- [MATERIAL FOR THIS EXERCISE]:
———
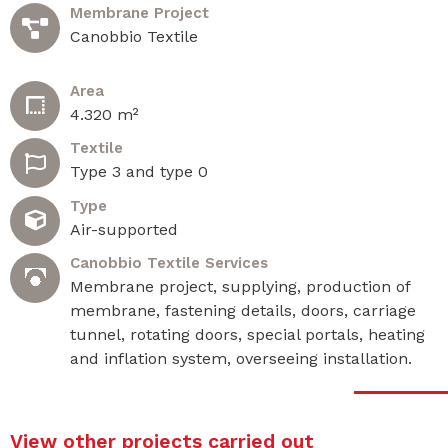
Membrane Project
Canobbio Textile
Area
4.320 m²
Textile
Type 3 and type 0
Type
Air-supported
Canobbio Textile Services
Membrane project, supplying, production of
membrane, fastening details, doors, carriage
tunnel, rotating doors, special portals, heating
and inflation system, overseeing installation.
View other projects carried out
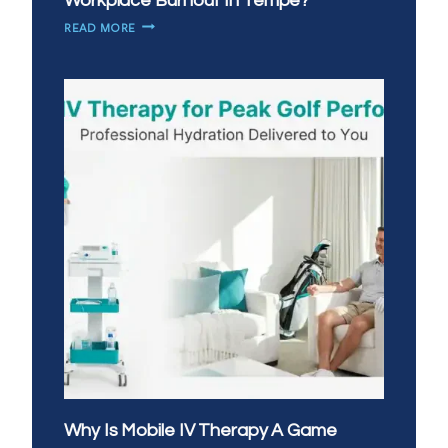
Workplace Burnout In Tempe?
HOW
READ MORE
CAN
IV
THERAPY
HELP
WITH
WORKPLACE
BURNOUT
IN
TEMPE?
Why Is Mobile IV Therapy A Game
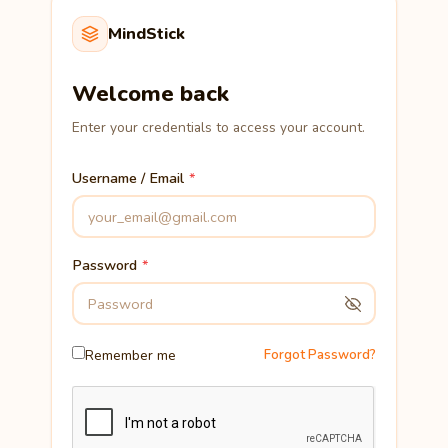
MindStick
Welcome back
Enter your credentials to access your account.
Username / Email
Password
Remember me
Forgot Password?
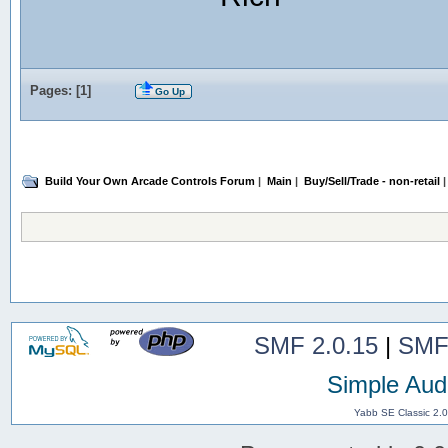
Pages: [
1
]
Go Up
Build Your Own Arcade Controls Forum
|
Main
|
Buy/Sell/Trade - non-retail
|
SMF 2.0.15
|
SMF
Simple Aud
Yabb SE Classic 2.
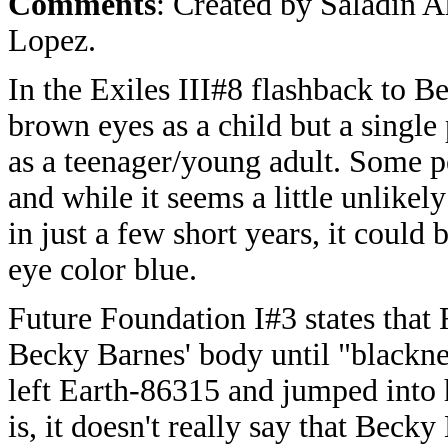
Comments
: Created by Saladin 
Lopez.
In the Exiles III#8 flashback to B
brown eyes as a child but a single 
as a teenager/young adult. Some p
and while it seems a little unlike
in just a few short years, it could
eye color blue.
Future Foundation I#3 states that 
Becky Barnes' body until "blackne
left Earth-86315 and jumped into 
is, it doesn't really say that Beck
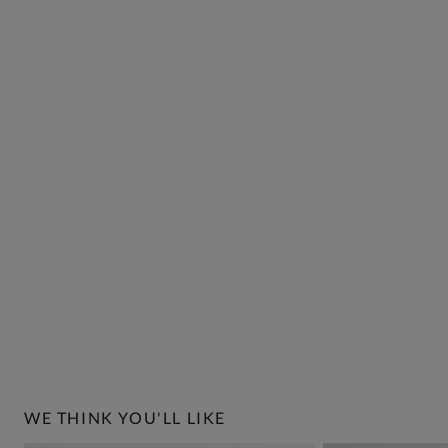
WE THINK YOU'LL LIKE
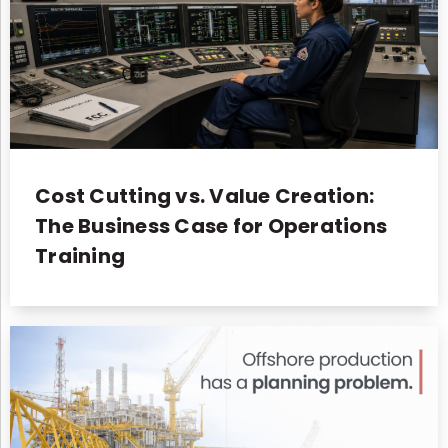
Cost Cutting vs. Value Creation:
The Business Case for Operations
Training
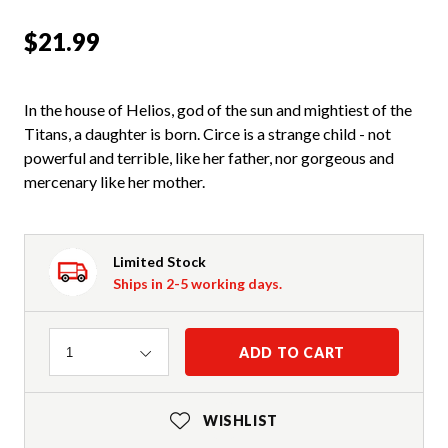
$21.99
In the house of Helios, god of the sun and mightiest of the
Titans, a daughter is born. Circe is a strange child - not
powerful and terrible, like her father, nor gorgeous and
mercenary like her mother.
Limited Stock
Ships in 2-5 working days.
Quantity
ADD TO CART
1
WISHLIST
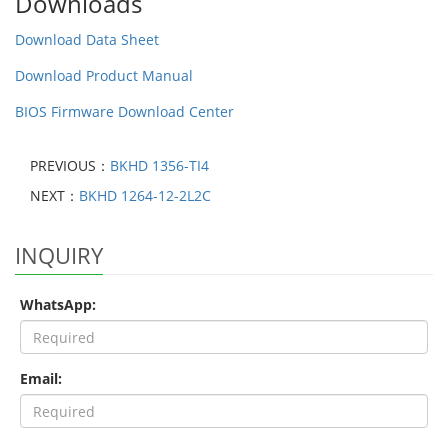
Downloads
Download Data Sheet
Download Product Manual
BIOS Firmware Download Center
PREVIOUS：
BKHD 1356-TI4
NEXT：
BKHD 1264-12-2L2C
INQUIRY
WhatsApp:
Email:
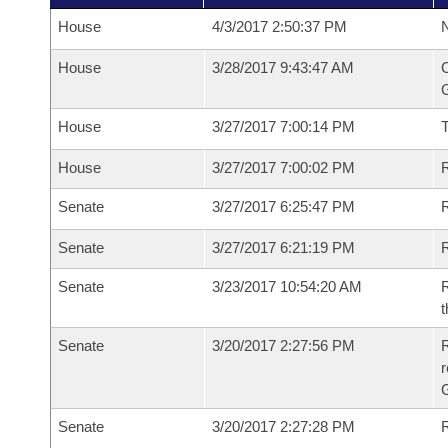
House
4/3/2017 2:50:37 PM
N
House
3/28/2017 9:43:47 AM
C
G
House
3/27/2017 7:00:14 PM
House
3/27/2017 7:00:02 PM
R
Senate
3/27/2017 6:25:47 PM
R
Senate
3/27/2017 6:21:19 PM
R
Senate
3/23/2017 10:54:20 AM
R
t
Senate
3/20/2017 2:27:56 PM
R
r
G
Senate
3/20/2017 2:27:28 PM
R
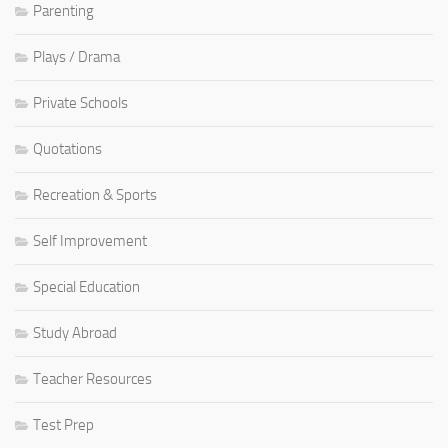
Parenting
Plays / Drama
Private Schools
Quotations
Recreation & Sports
Self Improvement
Special Education
Study Abroad
Teacher Resources
Test Prep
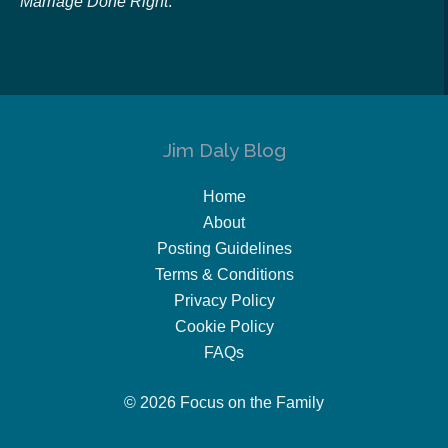
Marriage Done Right
.
Jim Daly Blog
Home
About
Posting Guidelines
Terms & Conditions
Privacy Policy
Cookie Policy
FAQs
© 2026 Focus on the Family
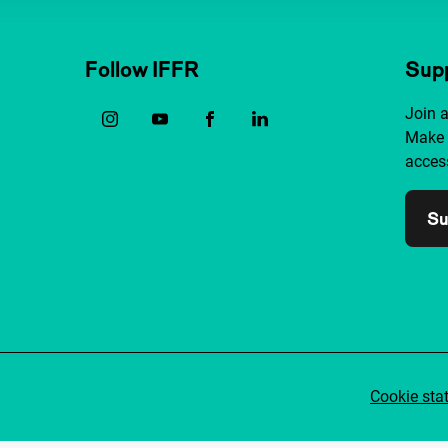
Follow IFFR
Supp
Join 
Make 
access
Su
Cookie sta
———
- [YOUR OBJECTIVE]:
Reproduce the text of every record above, swapping each "Senate" for "Assembly" and leaving everything else unchanged. Leave the pictures out of your answer.

- [RESPONSE TO THE EXERCISE]:
Membrane Project
Canobbio Textile
Area
4.320 m²
Textile
Type 3 and type 0
Type
Air-supported
Canobbio Textile Services
Membrane project, supplying, production of
membrane, fastening details, doors, carriage
tunnel, rotating doors, special portals, heating
and inflation system, overseeing installation.
View other projects carried out
Workplace Burnout In Tempe?
HOW
READ MORE
CAN
IV
THERAPY
HELP
WITH
WORKPLACE
BURNOUT
IN
TEMPE?
Why Is Mobile IV Therapy A Game
MindStick
Welcome back
Enter your credentials to access your account.
Username / Email
Password
Remember me
Forgot Password?
Pages: [
1
]
Go Up
Build Your Own Arcade Controls Forum
|
Main
|
Buy/Sell/Trade - non-retail
|
SMF 2.0.15
|
SMF
Simple Aud
Yabb SE Classic 2.
Comments
: Created by Saladin 
Lopez.
In the Exiles III#8 flashback to B
brown eyes as a child but a single 
as a teenager/young adult. Some p
and while it seems a little unlike
in just a few short years, it could
eye color blue.
Future Foundation I#3 states that 
Becky Barnes' body until "blackne
left Earth-86315 and jumped into 
is, it doesn't really say that Beck
WE THINK YOU'LL LIKE
Cost Cutting vs. Value Creation:
The Business Case for Operations
Training
$21.99
In the house of Helios, god of the sun and mightiest of the
Titans, a daughter is born. Circe is a strange child - not
powerful and terrible, like her father, nor gorgeous and
mercenary like her mother.
Limited Stock
Ships in 2-5 working days.
Quantity
ADD TO CART
1
WISHLIST
Downloads
Download Data Sheet
Download Product Manual
BIOS Firmware Download Center
PREVIOUS：
BKHD 1356-TI4
NEXT：
BKHD 1264-12-2L2C
INQUIRY
WhatsApp:
Email:
House
4/3/2017 2:50:37 PM
N
House
3/28/2017 9:43:47 AM
C
G
House
3/27/2017 7:00:14 PM
House
3/27/2017 7:00:02 PM
R
Assembly
3/27/2017 6:25:47 PM
R
Assembly
3/27/2017 6:21:19 PM
R
Assembly
3/23/2017 10:54:20 AM
R
t
Assembly
3/20/2017 2:27:56 PM
R
r
G
Assembly
3/20/2017 2:27:28 PM
R
Parenting
Plays / Drama
Private Schools
Quotations
Recreation & Sports
Self Improvement
Special Education
Study Abroad
Teacher Resources
Test Prep
Marriage Done Right
.
Jim Daly Blog
Home
About
Posting Guidelines
Terms & Conditions
Privacy Policy
Cookie Policy
FAQs
© 2026 Focus on the Family
Follow IFFR
Supp
Join 
Make 
access
Su
Cookie sta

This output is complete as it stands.